LESETEXT =
FIFA geht voll auf Linie mit Trump
Klingt nach einem Mafia-Boss, der seine Handlanger anruft, die illegale Drecksarbeit für ihn erledigen. Mittendrin: Die WM als Beute. Als Repressalie.
Die Wahl der Gastgeberstädte liegt eigentlich nicht in der Hand von Trump. Die Städte haben einen Vertrag mit der FIFA geschlossen. "Es ist ein FIFA-Turnier, die Zuständigkeit der FIFA, die FIFA trifft diese Entscheidungen", hatte Victor Montagliani, Vizepräsident des FIFA-Councils, aus Kanada zuletzt zu diesem Thema gesagt.
Aber was macht die FIFA nun? Geht voll auf Linie. Der Weltverband erklärte am Mittwoch, er hoffe, dass alle 16 Gastgeberstädte für das Turnier "bereit" seien. Auf Anfrage der Nachrichtenagentur AFP erklärte ein Sprecher weiter: "Sicherheit und Schutz liegen selbstverständlich in der Verantwortung der jeweiligen Regierungen, und sie entscheiden, was im besten Interesse der öffentlichen Sicherheit ist."
Acht Monate vor Turnierbeginn wäre ein Wegfall eines Spielorts an sich ein Desaster für den Weltverband. Eine Anfrage von ntv.de vom Mittwoch bezüglich eventueller Notfallpläne für solch ein Szenario und rechtlicher, steuerlicher und zeitlicher Probleme beantwortete die FIFA bisher nicht. Auch die Frage, ob Infantino die Idee der Verlegungen bereits mit Trump besprochen oder durchgespielt habe, blieb unbeantwortet.
WM ist nur eine weitere Waffe für Trump
Sowohl Trump als auch Infantino ist solch eine beispiellose Aktion zuzutrauen. Seit Jahren sucht Infantino, der sich gerne mit den Mächtigsten der Welt umgibt, die Nähe Trumps und schmeichelt ihm bei jeder Gelegenheit. Kritik gibt es nicht. Beide Männer bezeichnen sich mittlerweile als Freunde, Trump lud den FIFA-Boss sogar zum Israel/Gaza-Friedensgipfel in Ägypten ein. Kritiker halten Infantino unangebrachte Nähe zu Staaten und Regierungen vor, die demokratische Werte nicht teilen und grundlegende Menschenrechte missachten und verletzen.

FRAGEN =
**1.** Schreibe aus den Einträgen unten die Zeilen von der Zeile mit „suma entre un“ bis zur Zeile mit „POSICIÓN NEUTRA ·“ unverändert ab, beide Zeilen eingeschlossen.
**2.** Führe den obigen Text über die FIFA und Trump im Anschluss an seinen letzten Satz weiter.

BEREITGESTELLTE EINTRÄGE =
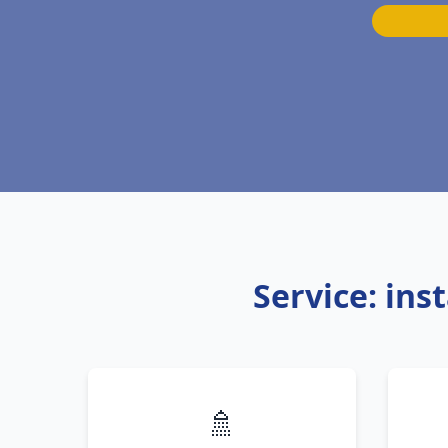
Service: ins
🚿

...

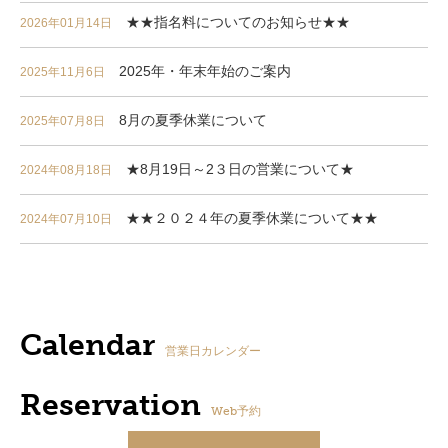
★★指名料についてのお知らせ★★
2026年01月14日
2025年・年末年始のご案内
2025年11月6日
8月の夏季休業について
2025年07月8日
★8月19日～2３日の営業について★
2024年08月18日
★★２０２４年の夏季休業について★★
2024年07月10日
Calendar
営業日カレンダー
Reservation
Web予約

* * *

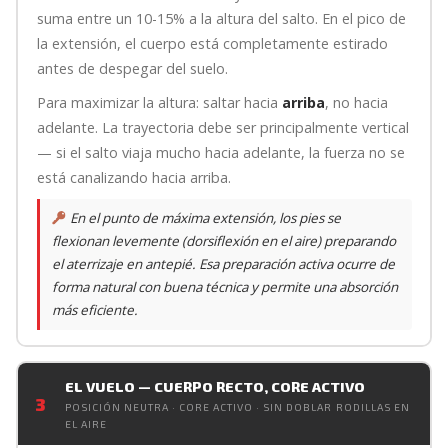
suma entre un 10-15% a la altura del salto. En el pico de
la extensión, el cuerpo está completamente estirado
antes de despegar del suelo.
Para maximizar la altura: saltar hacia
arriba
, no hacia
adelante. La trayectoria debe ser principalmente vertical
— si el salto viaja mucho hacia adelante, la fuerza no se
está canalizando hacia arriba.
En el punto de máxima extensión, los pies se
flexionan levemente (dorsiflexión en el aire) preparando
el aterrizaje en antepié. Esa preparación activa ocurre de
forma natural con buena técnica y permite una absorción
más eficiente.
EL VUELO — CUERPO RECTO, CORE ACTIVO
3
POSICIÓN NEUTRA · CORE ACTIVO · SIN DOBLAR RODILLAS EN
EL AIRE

ANTWORTEN =
**1.**
suma entre un 10-15% a la altura del salto. En el pico de
la extensión, el cuerpo está completamente estirado
antes de despegar del suelo.
Para maximizar la altura: saltar hacia
arriba
, no hacia
adelante. La trayectoria debe ser principalmente vertical
— si el salto viaja mucho hacia adelante, la fuerza no se
está canalizando hacia arriba.
En el punto de máxima extensión, los pies se
flexionan levemente (dorsiflexión en el aire) preparando
el aterrizaje en antepié. Esa preparación activa ocurre de
forma natural con buena técnica y permite una absorción
más eficiente.
EL VUELO — CUERPO RECTO, CORE ACTIVO
3
POSICIÓN NEUTRA · CORE ACTIVO · SIN DOBLAR RODILLAS EN

**2.**
Die USA, Kanada und Mexiko richten die Weltmeisterschaft im kommenden Sommer (11. Juni bis 19. Juli) zwar gemeinsam aus. Der Großteil der Spiele findet aber in den USA statt. Allein 11 der 16 Gastgeberstädte sind in den Vereinigten Staaten - darunter Boston, die demokratisch regierte Westküstenmetropole Los Angeles und weitere progressive Städte wie New York, Philadelphia, San Francisco und Seattle.
Die WM ist aber nur eine weitere Waffe im Arsenal Trumps (auch über eine mögliche Verlegung der Olympischen Spiele 2028 in Los Angeles sinnierte der Präsident schon). Zwar verweist der Republikaner öffentlich immer wieder auf die angeblich ausufernde Kriminalität in den demokratisch regierten Städten, der Kampf gegen diese Orte und ihre weltoffenen Werte tobt aber auf vielen und teilweise wenig sichtbaren Ebenen.
Hatte die Trump-Regierung zuvor bereits die Reduzierung oder Streichung von Bundesmitteln für wichtige Funktionen in Großstädten beschlossen, zum Beispiel für die Minderung von Umweltgefahren in einkommensschwachen Gemeinden, für die Reduzierung von Gewalt, für das öffentliche Gesundheitswesen oder für die Ausbildung von Lehrkräften, sind nun praktisch alle Arten von Bundesunterstützung an die Durchsetzung von konservativen Maßnahmen gekoppelt.
Erpressung demokratisch regierter Städte
Trump setzt konsequent Städte unter Druck, konservative Politik in Fragen wie Diversität, ethnische Vielfalt, Abtreibung, Transgender-Rechte und Einwanderung zu betreiben. Folgen die Metropolen nicht, wird ihnen die Finanzierung einer Vielzahl von Bundesprogrammen entzogen. Eine "Hobson's Choice", eine scheinbare Wahl, bei der die Demokraten nur verlieren können.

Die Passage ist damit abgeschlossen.